In the final workshop, participants presented their findings to their peers and a panel of design and educational professionals. The group discussed the content and process of the programme, reflecting on how design methods might contribute to their own projects and disciplines in the future.

Image: Nohara Lab

Due to its diversity of participants and their impressive engagement with the material, the programme was a great opportunity for both students and staff to learn about alternative learning methods and to develop creative elements in their various disciplines.

Image: Nohara Lab

As one participant reflected ”I was able to learn important skills during these events. The design activities in the workshops were new to me. It was challenging but I enjoyed that…I have always thought about undertaking my own transdisciplinary research to tackle real problems. I found I have been missing the field of art and design and I think it is useful when I work with non-scientists.”
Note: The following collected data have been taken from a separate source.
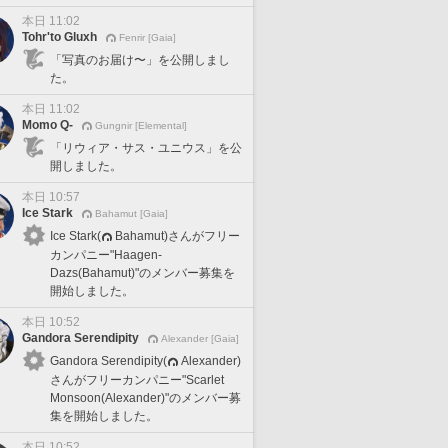
本日 11:02
Tohr'to Gluxh
Fenrir [Gaia]
「写真のお届け〜」を公開しまし
た。
本日 11:02
Momo Q-
Gungnir [Elemental]
「リウィア・サス・ユニウス」を公
開しました。
本日 10:57
Ice Stark
Bahamut [Gaia]
Ice Stark(
Bahamut)さんがフリー
カンパニー"Haagen-
Dazs(Bahamut)"のメンバー募集を
開始しました。
本日 10:52
Gandora Serendipity
Alexander [Gaia]
Gandora Serendipity(
Alexander)
さんがフリーカンパニー"Scarlet
Monsoon(Alexander)"のメンバー募
集を開始しました。
本日 10:52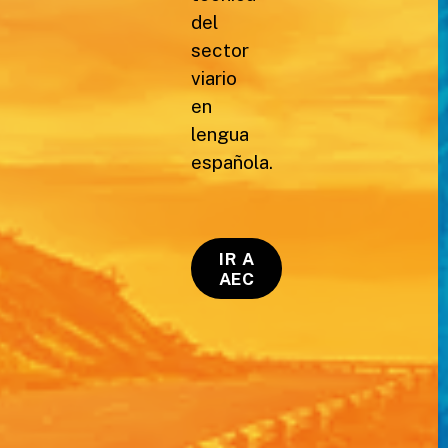
del
sector
viario
en
lengua
española.
IR A
AEC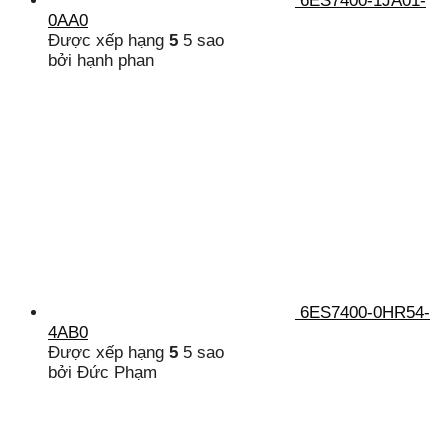
6ES7400-1JA01-
0AA0
Được xếp hạng
5
5 sao
bởi hạnh phan
6ES7400-0HR54-
4AB0
Được xếp hạng
5
5 sao
bởi Đức Phạm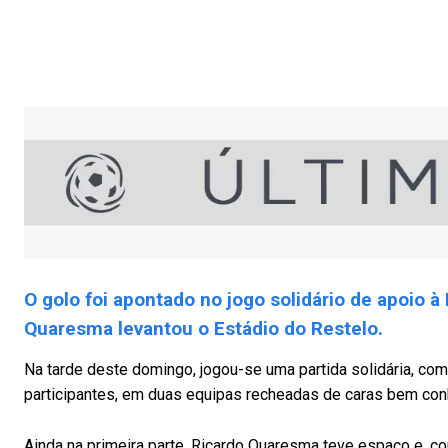
O golo foi apontado no jogo solidário de apoio à
Quaresma levantou o Estádio do Restelo.
Na tarde deste domingo, jogou-se uma partida solidária, com
participantes, em duas equipas recheadas de caras bem con
Ainda na primeira parte, Ricardo Quaresma teve espaço e, c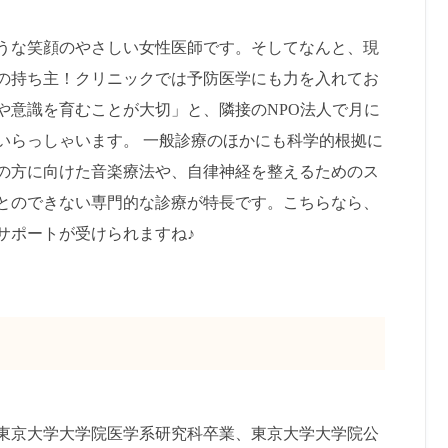
うな笑顔のやさしい女性医師です。そしてなんと、現
の持ち主！クリニックでは予防医学にも力を入れてお
や意識を育むことが大切」と、隣接のNPO法人で月に
いらっしゃいます。 一般診療のほかにも科学的根拠に
の方に向けた音楽療法や、自律神経を整えるためのス
とのできない専門的な診療が特長です。こちらなら、
サポートが受けられますね♪
東京大学大学院医学系研究科卒業、東京大学大学院公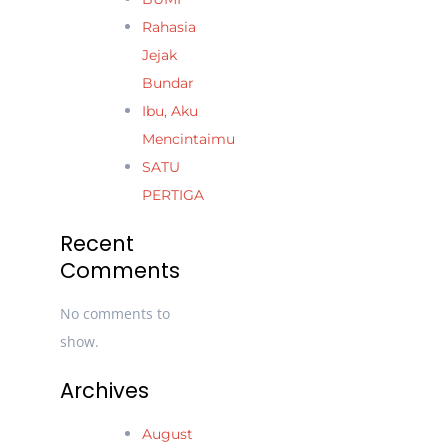
Rahasia
Jejak
Bundar
Ibu, Aku
Mencintaimu
SATU
PERTIGA
Recent
Comments
No comments to
show.
Archives
August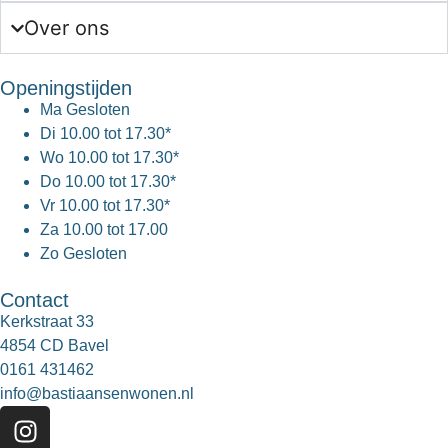
Over ons
Openingstijden
Ma
Gesloten
Di
10.00 tot 17.30*
Wo
10.00 tot 17.30*
Do
10.00 tot 17.30*
Vr
10.00 tot 17.30*
Za
10.00 tot 17.00
Zo
Gesloten
Contact
Kerkstraat 33
4854 CD Bavel
0161 431462
info@bastiaansenwonen.nl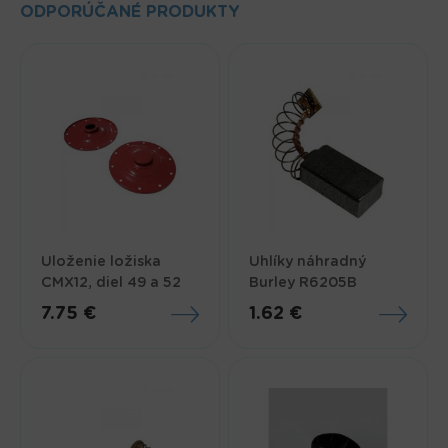
ODPORÚČANÉ PRODUKTY
Uloženie ložiska
Uhlíky náhradný
CMX12, diel 49 a 52
Burley R6205B
7.75 €
1.62 €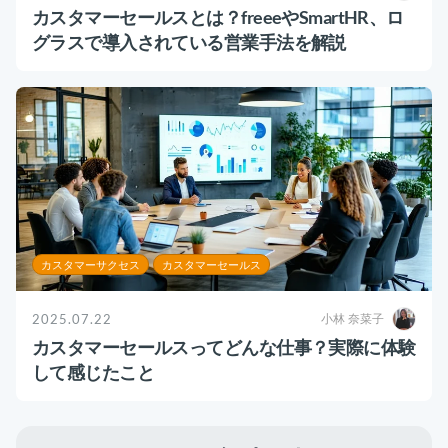
運用代行・人材派遣
意外と知らない？Google スプレッドシート関
カスタマーセールスとは？freeeやSmartHR、ロ
数の落とし穴 ～集計作業を効率化する4つの
グラスで導入されている営業手法を解説
カスタマーサクセス人材派遣・常駐
関数と、見落としがちな注意点～
カスタマーサポート
カスタマーサクセスBPO
BPaaS​
2025.08.19
既存営業 AI BPO
顧客満足度を上げる具体例10選！成功企業の事
例とともに解説
カスタマーサポート代行
カスタマーサクセス
顧客満足度
多言語カスタマーサポート対応
CSツール導入・運用支援
カスタマーサクセス
カスタマーセールス
ツール選定・運用支援
Zendesk導入支援
2025.07.22
小林 奈菜子
その他ご支援​
カスタマーセールスってどんな仕事？実際に体験
して感じたこと
ユーザーインタビュー
インサイドセールス代行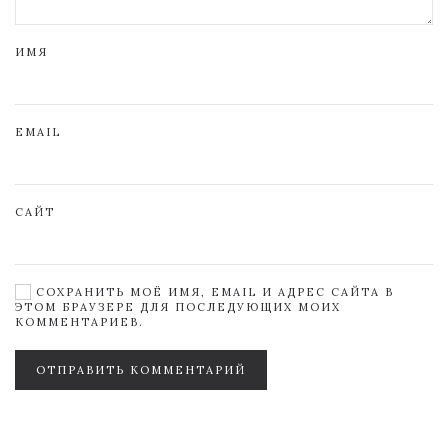
ИМЯ
EMAIL
САЙТ
СОХРАНИТЬ МОЁ ИМЯ, EMAIL И АДРЕС САЙТА В
ЭТОМ БРАУЗЕРЕ ДЛЯ ПОСЛЕДУЮЩИХ МОИХ
КОММЕНТАРИЕВ.
ОТПРАВИТЬ КОММЕНТАРИЙ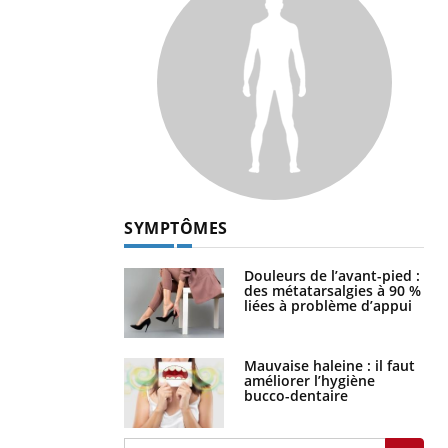
SYMPTÔMES
Douleurs de l’avant-pied :
des métatarsalgies à 90 %
liées à problème d’appui
Mauvaise haleine : il faut
améliorer l’hygiène
bucco-dentaire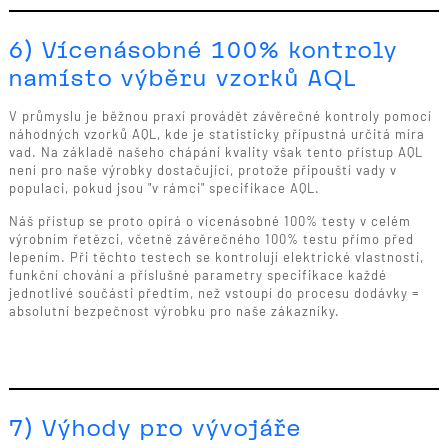
6) Vícenásobné 100% kontroly
namísto výběru vzorků AQL
V průmyslu je běžnou praxí provádět závěrečné kontroly pomocí
náhodných vzorků AQL, kde je statisticky přípustná určitá míra
vad. Na základě našeho chápání kvality však tento přístup AQL
není pro naše výrobky dostačující, protože připouští vady v
populaci, pokud jsou "v rámci" specifikace AQL.
Náš přístup se proto opírá o vícenásobné 100% testy v celém
výrobním řetězci, včetně závěrečného 100% testu přímo před
lepením. Při těchto testech se kontrolují elektrické vlastnosti,
funkční chování a příslušné parametry specifikace každé
jednotlivé součásti předtím, než vstoupí do procesu dodávky =
absolutní bezpečnost výrobku pro naše zákazníky.
7) Výhody pro vývojáře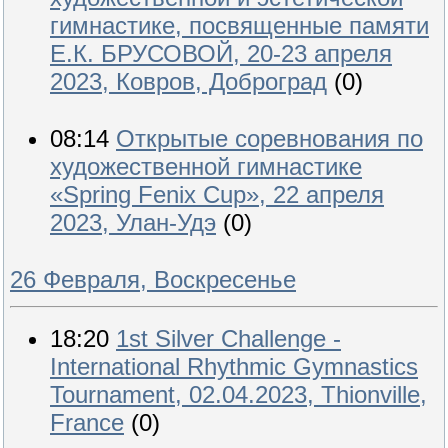
гимнастике, посвященные памяти
Е.К. БРУСОВОЙ, 20-23 апреля
2023, Ковров, Доброград
(0)
08:14
Открытые соревнования по
художественной гимнастике
«Spring Fenix Cup», 22 апреля
2023, Улан-Удэ
(0)
26 Февраля, Воскресенье
18:20
1st Silver Challenge -
International Rhythmic Gymnastics
Tournament, 02.04.2023, Thionville,
France
(0)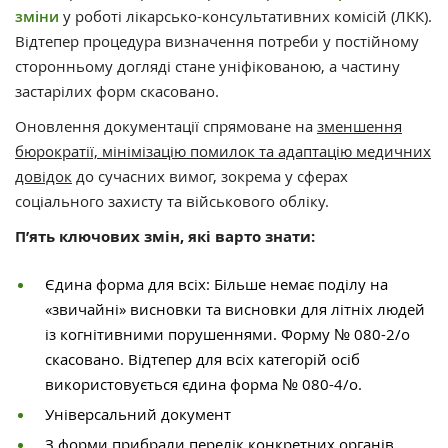
зміни
у роботі лікарсько-консультативних комісій (ЛКК).
Відтепер процедура визначення потреби у постійному
сторонньому догляді стане уніфікованою, а частину
застарілих форм скасовано.
Оновлення документації спрямоване на
зменшення
бюрократії, мінімізацію помилок та адаптацію медичних
довідок
до сучасних вимог, зокрема у сферах
соціального захисту та військового обліку.
П’ять ключових змін, які варто знати:
Єдина форма для всіх: Більше немає поділу на
«звичайні» висновки та висновки для літніх людей
із когнітивними порушеннями. Форму № 080-2/о
скасовано. Відтепер для всіх категорій осіб
використовується єдина форма № 080-4/о.
Універсальний документ
З форми прибрали перелік конкретних органів,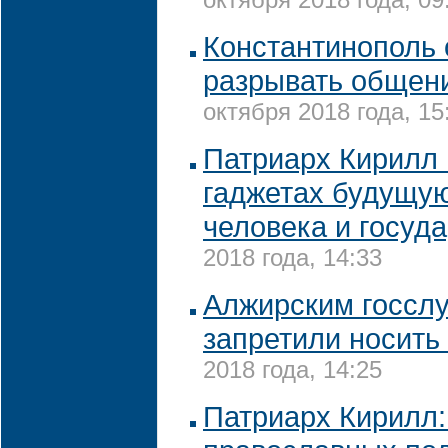
октября 2018 года, 09
Константинополь 
разрывать общен
октября 2018 года, 15
Патриарх Кирилл 
гаджетах будущую
человека и госуд
2018 года, 14:33
Алжирским госсл
запретили носить
2018 года, 14:25
Патриарх Кирилл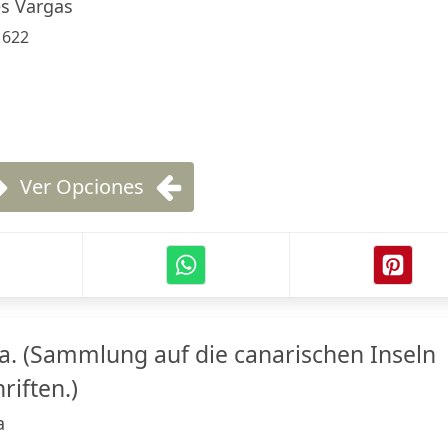
es Vargas
:
622
Ver Opciones
na. (Sammlung auf die canarischen Inseln
riften.)
a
The scope of learning expanded both ways, with the teaching programme being revised and adapted in response to the participants’ engagement in each of the workshops. wearable light proved more important as a vehicle for experiencing and learning design methods, rather than a brief specifically for developing prototypes. Having said this, the concepts for wearable light explored in the workshop could be taken forward into fully-fledged design projects.

Image: Nohara Lab

During my residency I visited a range of Tokyo Tech research labs to explore the potential for future collaborations between Tokyo Tech and Central Saint Martins. I identified a broad range of themes from urban architecture to bio-mimetic robots and drones; global entrepreneurial leadership to metallurgy and industrial steel processing; molecular robotics to bio-informatics, artificial intelligence and virtual reality simulations. These visits uncovered a huge bank of potential for development, which is now being further explored between academic staff at the two institutions.

Further conversations between myself and Professor Nohara at Tokyo Tech instigated discussions of a project on “wearables” in relation to the preparations for the Tokyo 2020 Olympics. Central Saint Martins academics Betti Marenko and Heather Barnett explored the potential of this project further in their respective residencies and it is now the first to be taken forward with funding from the Tokyo Arts Council.